I just had this thought. Can we find an identity that separates the product x.y in trig functions, i.e Cos(x.y)=f(x).g(y) or Sin(x.y) = f(x).g(y)

Question

I just had this thought. Can we find an identity that separates the product x.y in the trigonometric functions, i.e Cos(x.y)=f(x).g(y) or Sin(x.y) = f(x).g(y)... Where f(x) and g(y) are other trig functions,. Either as products or sums..?

Answer 1

The criteria for $\,A(x,y):=f(x)g(y)\,$ is that $$A(x_1,y_1)A(x_2,y_2) =f(x_1)g(y_1)f(x_2)g(y_2) = A(x_1,y_2)A(x_2,y_1) \tag{1} $$ always holds.

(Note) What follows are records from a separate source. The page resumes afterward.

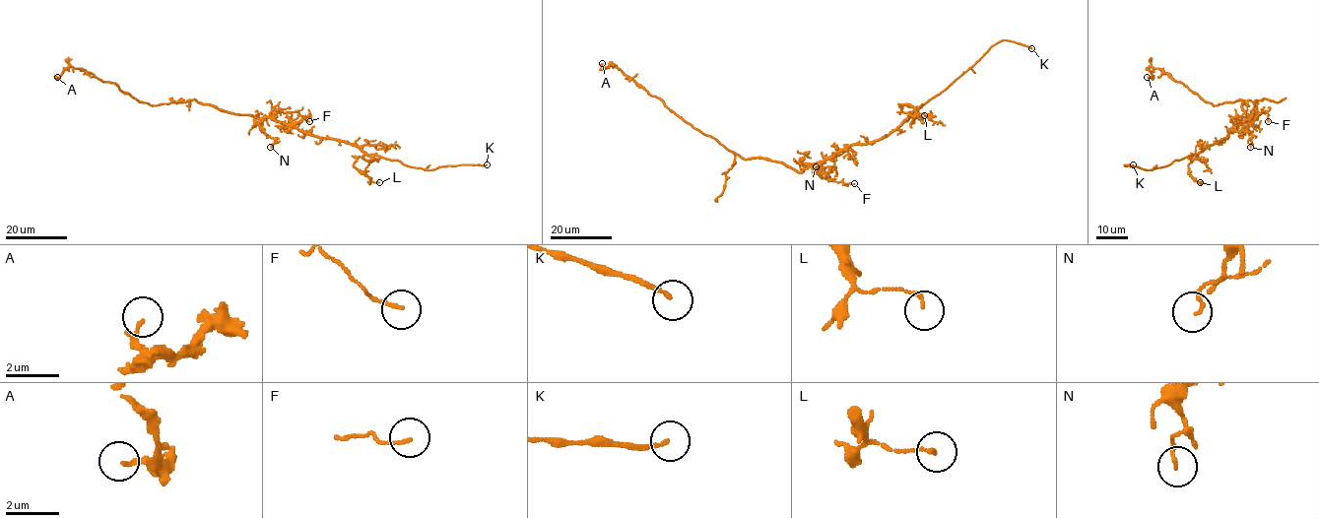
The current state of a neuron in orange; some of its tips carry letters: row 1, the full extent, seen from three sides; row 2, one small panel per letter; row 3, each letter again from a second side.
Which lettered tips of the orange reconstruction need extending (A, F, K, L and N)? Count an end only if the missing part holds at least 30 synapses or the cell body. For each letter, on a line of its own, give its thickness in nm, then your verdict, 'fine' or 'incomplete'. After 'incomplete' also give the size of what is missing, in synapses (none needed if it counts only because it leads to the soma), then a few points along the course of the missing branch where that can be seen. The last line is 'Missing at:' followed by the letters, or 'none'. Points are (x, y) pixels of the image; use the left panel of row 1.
A: calibre 150 nm; fine
F: calibre 120 nm; fine
K: calibre 120 nm; incomplete
L: calibre 130 nm; fine
N: calibre 100 nm; fine
Missing at: K

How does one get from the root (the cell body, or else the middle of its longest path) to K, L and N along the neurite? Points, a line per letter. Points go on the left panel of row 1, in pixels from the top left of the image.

In the case of the $\,\cos\,$ function, suppose there exist functions $\,f,g\,$ such that $$\cos(x\,y)=f(x)g(y). \tag{2} $$ Then the equation $$ \cos(x_1y_1)\cos(x_2y_2) = \cos(x_1y_2)\cos(x_2y_1) \tag{3} $$ must be true. Specializing to the case $\,x_2=y_2=0\,$ reduces this equation to $\, \cos(x_1y_1) = 1 \,$ since $\,\cos(0)=1.\,$ However, this is not true in general and thus, there does not exist such functions $\,f,g.\,$

An similar result holds for the $\,\sin\,$ function. Specializing to the case $\,x_2=\pi,y_2=1\,$ reduces equation $(3)$ to $\,0=\sin(x_1)\sin(\pi y_1)\,$ since $\,\sin(\pi)=0.\,$ However, this is not true in general and thus, there does not exist such functions $\,f,g.\,$

Answer 2

In fact, we can go further; there are no (standard) trigonometric functions $f,g$ and no function $h$ with $\cos(xy) = h(f(x), g(y))$. Suppose there were; then we would have $1 = \cos(0)$ $= \cos((\frac14)\cdot 0)$ $= h(f(\frac14), g(0))$ $= h(f(\frac14), g(2\pi))$ $= \cos((\frac14)\cdot (2\pi))$ $= \cos(\frac\pi2) = 0$, where the middle equality is because $g(0) = g(2\pi)$ since $g$ has period $2\pi$.